## VOS TÂCHES
• a. Répondez aux questions suivantes à partir du texte sur le silence organisationnel :
(i) Quel conflit a permis de reparler du travail dans le débat public ?
(ii) De quoi manque-t-on pour se parler du travail en entreprise ?
(iii) Quels chercheurs ou organismes publics sont cités entre parenthèses ?
• b. Recopiez mot pour mot le passage du texte sur le silence organisationnel qui commence aux mots « Les derniers mois » et s'arrête après les mots « par le télétravail… ? ».

## TEXTE SOURCE
+-------+
Le dialogue professionnel pour sortir du silence organisationnel

Le conflit sur les retraites a au moins permis de reparler du travail dans le débat public, et c’est une bonne chose. Mais est-ce qu’on parle suffisamment du travail au travail ? Rien n’est moins sûr. 

Les derniers mois ont servi de révélateur. Un révélateur puissant d’une réalité du travail bien plus complexe que les représentations convenues qui en sont données parfois. Les Français ne travailleraient pas assez versus le travail n’est qu’une accumulation de souffrances. Entre les deux poncifs, qu’en est-il du travail réel, des attentes des salariés, du sens qu’ils donnent au quotidien de ce qu’ils font dans les services, les ateliers, les bureaux, des tensions et des charges qu’ils vivent en voulant bien faire leur travail, de la place prise par le télétravail… ? 

Nous sommes face à un paradoxe d’une entreprise prônant la communication à tous les étages, mais qui, s’agissant du travail, entretient un lourd silence organisationnel. Or, ce silence pèse et il pèse d’autant plus après ce que nous avons vécu avec la pandémie. Les gammes déclinées autour de la « démission » des salariés ne sauraient cacher cette réalité. La parole au travail et dans le travail ne va pas de soi. Elle se trouve trop souvent empêchée. On manque de lieux, de temps et d’interlocuteurs pour se parler du travail en entreprise.

C’est que l’organisation du travail reste pour l’essentiel une boîte noire. Elle est une prérogative du seul management, là où elle devrait faire l’objet de négociations et de discussions. Négociations avec les syndicats, discussions au plus près de l’activité avec les salariés. Ces dernières années, des entreprises ont bien senti qu’il fallait bouger sur le plan du dialogue professionnel. Des dispositifs, des expérimentations, des pratiques nouvelles facilitées avec l’aide de chercheurs ou d’organismes publics (Mathieu Detchessahar, Yves Clot, l’Anact…) ont vu le jour. Mais tout cela, à une trop faible échelle. Et avec une crainte non dite de beaucoup de directions de ne pas garder la main, alors qu’il y a là un gisement de qualité du travail.
+-------+
## DONNÉES EXTRAITES
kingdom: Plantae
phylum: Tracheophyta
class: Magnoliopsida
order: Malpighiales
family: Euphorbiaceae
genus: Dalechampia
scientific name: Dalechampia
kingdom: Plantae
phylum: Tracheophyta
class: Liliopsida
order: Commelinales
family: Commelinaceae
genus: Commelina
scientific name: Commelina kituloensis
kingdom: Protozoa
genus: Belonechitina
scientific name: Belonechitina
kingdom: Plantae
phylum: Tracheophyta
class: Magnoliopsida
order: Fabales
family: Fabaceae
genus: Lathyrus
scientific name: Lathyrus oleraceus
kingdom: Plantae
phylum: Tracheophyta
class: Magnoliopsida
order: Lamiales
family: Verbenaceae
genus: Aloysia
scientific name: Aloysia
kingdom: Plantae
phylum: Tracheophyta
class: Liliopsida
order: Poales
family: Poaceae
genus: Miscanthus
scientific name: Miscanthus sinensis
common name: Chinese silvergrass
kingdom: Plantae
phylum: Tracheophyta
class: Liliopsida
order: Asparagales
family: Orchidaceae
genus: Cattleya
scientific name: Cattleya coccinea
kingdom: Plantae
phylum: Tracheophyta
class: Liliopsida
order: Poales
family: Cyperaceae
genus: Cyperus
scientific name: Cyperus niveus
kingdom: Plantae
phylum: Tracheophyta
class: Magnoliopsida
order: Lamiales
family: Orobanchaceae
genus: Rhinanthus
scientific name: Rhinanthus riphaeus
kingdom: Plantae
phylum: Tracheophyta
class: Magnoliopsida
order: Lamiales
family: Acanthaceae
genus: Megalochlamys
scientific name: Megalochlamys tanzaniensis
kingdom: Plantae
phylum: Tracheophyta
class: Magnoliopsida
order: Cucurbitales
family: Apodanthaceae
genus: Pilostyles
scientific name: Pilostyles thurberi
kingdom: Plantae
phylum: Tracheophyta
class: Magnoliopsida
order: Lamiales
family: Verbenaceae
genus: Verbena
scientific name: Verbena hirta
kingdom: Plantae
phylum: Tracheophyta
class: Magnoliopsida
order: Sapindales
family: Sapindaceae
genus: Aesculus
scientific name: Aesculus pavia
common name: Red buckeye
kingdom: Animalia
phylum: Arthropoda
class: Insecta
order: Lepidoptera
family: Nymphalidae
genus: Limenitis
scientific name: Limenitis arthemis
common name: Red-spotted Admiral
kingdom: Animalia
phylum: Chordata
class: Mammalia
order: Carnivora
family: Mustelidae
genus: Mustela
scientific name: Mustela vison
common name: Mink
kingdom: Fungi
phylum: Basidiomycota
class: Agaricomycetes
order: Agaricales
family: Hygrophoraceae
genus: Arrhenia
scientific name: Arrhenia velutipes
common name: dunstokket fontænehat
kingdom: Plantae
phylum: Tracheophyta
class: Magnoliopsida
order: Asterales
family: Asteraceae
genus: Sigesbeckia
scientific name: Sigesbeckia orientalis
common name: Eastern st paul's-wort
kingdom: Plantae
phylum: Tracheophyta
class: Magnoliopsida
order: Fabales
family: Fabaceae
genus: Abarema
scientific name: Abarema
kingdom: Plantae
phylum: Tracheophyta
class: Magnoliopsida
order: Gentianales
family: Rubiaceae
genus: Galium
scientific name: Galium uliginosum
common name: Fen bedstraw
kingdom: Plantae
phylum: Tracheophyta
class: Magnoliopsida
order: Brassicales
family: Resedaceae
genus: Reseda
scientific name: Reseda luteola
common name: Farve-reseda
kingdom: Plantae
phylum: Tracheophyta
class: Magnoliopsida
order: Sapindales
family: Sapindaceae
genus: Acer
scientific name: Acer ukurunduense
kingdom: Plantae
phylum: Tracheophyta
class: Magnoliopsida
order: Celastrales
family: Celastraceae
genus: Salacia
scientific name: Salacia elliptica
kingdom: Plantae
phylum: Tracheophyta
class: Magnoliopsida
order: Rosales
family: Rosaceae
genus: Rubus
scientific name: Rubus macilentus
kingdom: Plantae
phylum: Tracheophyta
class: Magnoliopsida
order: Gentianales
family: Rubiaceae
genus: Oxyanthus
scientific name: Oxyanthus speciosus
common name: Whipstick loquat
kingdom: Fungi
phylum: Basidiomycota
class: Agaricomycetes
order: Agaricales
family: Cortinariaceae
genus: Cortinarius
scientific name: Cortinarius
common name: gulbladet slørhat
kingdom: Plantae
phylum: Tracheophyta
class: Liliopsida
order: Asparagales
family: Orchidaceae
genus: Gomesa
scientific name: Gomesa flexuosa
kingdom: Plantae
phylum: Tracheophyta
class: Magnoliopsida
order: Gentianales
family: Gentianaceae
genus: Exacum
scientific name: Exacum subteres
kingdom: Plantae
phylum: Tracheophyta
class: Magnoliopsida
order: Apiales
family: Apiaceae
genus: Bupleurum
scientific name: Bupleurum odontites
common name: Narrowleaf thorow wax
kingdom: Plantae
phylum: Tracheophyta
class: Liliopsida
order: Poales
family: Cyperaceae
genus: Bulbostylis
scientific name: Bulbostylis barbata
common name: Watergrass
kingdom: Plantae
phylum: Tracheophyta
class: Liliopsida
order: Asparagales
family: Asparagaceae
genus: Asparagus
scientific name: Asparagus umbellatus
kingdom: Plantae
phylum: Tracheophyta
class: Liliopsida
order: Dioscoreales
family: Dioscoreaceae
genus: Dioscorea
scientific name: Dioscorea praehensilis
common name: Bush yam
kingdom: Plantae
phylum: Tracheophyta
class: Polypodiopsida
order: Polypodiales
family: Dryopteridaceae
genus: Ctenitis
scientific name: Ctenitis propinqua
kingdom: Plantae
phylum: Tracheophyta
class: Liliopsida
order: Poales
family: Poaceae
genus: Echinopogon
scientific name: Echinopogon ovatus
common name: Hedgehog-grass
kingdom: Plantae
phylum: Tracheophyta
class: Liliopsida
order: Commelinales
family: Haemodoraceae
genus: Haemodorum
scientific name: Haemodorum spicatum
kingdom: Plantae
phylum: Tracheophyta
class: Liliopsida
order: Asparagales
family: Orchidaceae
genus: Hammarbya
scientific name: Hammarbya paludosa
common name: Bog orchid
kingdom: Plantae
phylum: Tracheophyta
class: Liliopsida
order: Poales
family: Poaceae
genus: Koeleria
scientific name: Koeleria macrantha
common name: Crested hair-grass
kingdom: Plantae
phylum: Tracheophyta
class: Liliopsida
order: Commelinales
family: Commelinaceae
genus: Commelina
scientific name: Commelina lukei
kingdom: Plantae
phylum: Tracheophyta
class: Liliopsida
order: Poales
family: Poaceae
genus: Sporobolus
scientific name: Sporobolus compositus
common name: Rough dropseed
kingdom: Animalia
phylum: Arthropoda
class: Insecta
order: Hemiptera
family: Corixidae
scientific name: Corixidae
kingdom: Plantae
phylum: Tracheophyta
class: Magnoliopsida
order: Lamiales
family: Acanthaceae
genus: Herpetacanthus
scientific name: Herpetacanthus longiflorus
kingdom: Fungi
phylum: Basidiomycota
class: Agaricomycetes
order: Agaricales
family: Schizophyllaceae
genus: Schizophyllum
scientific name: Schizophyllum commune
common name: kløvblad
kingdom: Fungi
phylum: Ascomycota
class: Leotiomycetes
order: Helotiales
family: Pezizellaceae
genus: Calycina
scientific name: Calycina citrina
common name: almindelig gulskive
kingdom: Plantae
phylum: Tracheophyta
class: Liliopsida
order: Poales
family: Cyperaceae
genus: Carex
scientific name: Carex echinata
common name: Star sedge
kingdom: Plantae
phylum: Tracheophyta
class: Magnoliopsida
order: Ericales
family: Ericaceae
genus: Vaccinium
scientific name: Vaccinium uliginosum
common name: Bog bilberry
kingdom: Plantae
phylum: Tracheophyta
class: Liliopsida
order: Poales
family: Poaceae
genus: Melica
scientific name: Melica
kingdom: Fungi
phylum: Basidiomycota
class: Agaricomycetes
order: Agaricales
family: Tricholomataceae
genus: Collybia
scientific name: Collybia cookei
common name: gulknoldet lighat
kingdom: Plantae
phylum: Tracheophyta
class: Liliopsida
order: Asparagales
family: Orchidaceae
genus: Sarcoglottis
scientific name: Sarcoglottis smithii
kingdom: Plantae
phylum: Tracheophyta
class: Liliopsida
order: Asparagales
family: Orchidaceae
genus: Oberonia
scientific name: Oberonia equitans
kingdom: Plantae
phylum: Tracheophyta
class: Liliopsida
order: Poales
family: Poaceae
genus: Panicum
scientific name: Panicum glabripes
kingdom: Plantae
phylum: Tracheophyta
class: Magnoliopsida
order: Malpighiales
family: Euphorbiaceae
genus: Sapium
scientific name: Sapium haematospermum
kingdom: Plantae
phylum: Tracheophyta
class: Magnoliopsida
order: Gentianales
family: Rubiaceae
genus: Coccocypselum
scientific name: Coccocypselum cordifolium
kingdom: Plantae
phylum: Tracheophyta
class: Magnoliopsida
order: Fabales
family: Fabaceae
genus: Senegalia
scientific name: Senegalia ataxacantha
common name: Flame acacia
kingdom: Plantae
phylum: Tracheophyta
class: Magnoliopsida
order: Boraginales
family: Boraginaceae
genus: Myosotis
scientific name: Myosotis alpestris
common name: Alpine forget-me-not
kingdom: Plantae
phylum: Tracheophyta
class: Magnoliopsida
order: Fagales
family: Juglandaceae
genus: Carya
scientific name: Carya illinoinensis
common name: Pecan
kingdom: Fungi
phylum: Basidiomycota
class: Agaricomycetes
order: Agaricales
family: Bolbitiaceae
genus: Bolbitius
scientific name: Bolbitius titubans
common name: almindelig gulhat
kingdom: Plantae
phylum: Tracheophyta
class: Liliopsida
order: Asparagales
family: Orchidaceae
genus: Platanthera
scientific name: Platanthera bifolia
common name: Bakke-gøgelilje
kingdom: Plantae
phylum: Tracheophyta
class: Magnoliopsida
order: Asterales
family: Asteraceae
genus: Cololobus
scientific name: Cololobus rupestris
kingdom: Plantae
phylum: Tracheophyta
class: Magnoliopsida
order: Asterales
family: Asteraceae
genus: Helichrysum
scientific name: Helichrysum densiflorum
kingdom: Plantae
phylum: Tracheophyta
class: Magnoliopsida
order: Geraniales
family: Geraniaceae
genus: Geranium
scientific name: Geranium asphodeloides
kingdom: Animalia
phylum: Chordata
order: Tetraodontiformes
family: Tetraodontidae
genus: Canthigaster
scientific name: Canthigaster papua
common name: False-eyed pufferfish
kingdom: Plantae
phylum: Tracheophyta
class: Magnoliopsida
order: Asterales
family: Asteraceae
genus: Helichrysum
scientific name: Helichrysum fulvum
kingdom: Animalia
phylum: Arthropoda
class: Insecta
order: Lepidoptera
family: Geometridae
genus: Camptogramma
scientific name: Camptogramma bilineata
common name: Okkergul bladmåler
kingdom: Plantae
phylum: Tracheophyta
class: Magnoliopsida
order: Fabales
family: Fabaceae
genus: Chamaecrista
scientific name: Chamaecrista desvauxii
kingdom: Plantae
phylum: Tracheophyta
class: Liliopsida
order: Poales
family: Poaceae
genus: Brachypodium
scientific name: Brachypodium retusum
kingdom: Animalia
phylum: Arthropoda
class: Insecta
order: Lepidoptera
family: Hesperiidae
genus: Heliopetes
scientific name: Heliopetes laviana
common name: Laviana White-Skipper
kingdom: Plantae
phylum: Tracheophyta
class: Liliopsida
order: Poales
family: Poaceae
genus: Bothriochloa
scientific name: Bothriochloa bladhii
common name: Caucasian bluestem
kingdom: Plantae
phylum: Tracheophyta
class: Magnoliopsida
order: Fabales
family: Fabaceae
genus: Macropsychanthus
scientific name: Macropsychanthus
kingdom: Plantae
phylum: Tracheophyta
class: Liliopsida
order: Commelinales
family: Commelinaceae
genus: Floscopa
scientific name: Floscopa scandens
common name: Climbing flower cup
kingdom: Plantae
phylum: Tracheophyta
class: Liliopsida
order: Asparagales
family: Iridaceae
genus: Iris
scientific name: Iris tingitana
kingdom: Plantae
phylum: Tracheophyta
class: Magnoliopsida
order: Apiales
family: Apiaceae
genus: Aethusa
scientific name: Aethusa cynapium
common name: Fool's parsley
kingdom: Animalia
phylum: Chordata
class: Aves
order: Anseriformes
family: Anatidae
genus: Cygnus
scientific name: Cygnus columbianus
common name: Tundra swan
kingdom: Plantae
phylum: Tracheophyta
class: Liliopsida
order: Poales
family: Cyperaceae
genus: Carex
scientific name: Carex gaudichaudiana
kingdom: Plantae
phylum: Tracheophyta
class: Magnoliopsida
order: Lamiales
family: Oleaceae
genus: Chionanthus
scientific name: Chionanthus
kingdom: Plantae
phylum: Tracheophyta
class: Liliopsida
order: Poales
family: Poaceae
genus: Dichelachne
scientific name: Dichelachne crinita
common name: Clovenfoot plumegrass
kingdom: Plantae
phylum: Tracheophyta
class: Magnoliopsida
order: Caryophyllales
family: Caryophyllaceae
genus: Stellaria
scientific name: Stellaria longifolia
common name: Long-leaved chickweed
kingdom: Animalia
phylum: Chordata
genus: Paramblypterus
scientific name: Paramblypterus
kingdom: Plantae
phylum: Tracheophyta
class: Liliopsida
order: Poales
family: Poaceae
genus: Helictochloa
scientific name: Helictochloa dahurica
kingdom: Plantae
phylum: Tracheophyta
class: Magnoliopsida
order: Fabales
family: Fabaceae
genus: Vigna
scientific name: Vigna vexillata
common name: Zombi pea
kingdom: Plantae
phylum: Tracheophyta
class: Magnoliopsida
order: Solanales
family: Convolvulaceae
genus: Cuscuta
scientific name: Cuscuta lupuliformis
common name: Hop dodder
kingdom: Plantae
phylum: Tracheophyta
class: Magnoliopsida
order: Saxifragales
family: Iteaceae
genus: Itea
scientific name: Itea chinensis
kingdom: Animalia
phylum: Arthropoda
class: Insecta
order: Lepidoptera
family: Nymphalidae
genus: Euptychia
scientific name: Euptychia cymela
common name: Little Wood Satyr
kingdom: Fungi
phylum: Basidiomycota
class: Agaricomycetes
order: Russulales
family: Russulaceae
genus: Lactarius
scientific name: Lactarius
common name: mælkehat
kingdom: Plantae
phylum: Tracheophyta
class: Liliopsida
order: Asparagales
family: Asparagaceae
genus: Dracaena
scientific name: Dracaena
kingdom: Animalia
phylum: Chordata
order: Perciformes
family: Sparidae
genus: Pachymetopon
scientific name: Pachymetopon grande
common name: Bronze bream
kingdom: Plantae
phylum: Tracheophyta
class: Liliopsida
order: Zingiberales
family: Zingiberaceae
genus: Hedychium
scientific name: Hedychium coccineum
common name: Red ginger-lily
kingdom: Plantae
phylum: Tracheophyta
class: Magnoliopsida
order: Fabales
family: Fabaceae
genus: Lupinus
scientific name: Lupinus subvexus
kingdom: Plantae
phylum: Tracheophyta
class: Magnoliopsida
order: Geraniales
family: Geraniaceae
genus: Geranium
+-------+
## RÉPONSES CI-DESSOUS
• a.
(i) Le conflit sur les retraites.
(ii) De lieux, de temps et d'interlocuteurs.
(iii) Mathieu Detchessahar, Yves Clot et l'Anact.

• b.
Les derniers mois ont servi de révélateur. Un révélateur puissant d’une réalité du travail bien plus complexe que les représentations convenues qui en sont données parfois. Les Français ne travailleraient pas assez versus le travail n’est qu’une accumulation de souffrances. Entre les deux poncifs, qu’en est-il du travail réel, des attentes des salariés, du sens qu’ils donnent au quotidien de ce qu’ils font dans les services, les ateliers, les bureaux, des tensions et des charges qu’ils vivent en voulant bien faire leur travail, de la place prise par le télétravail… ?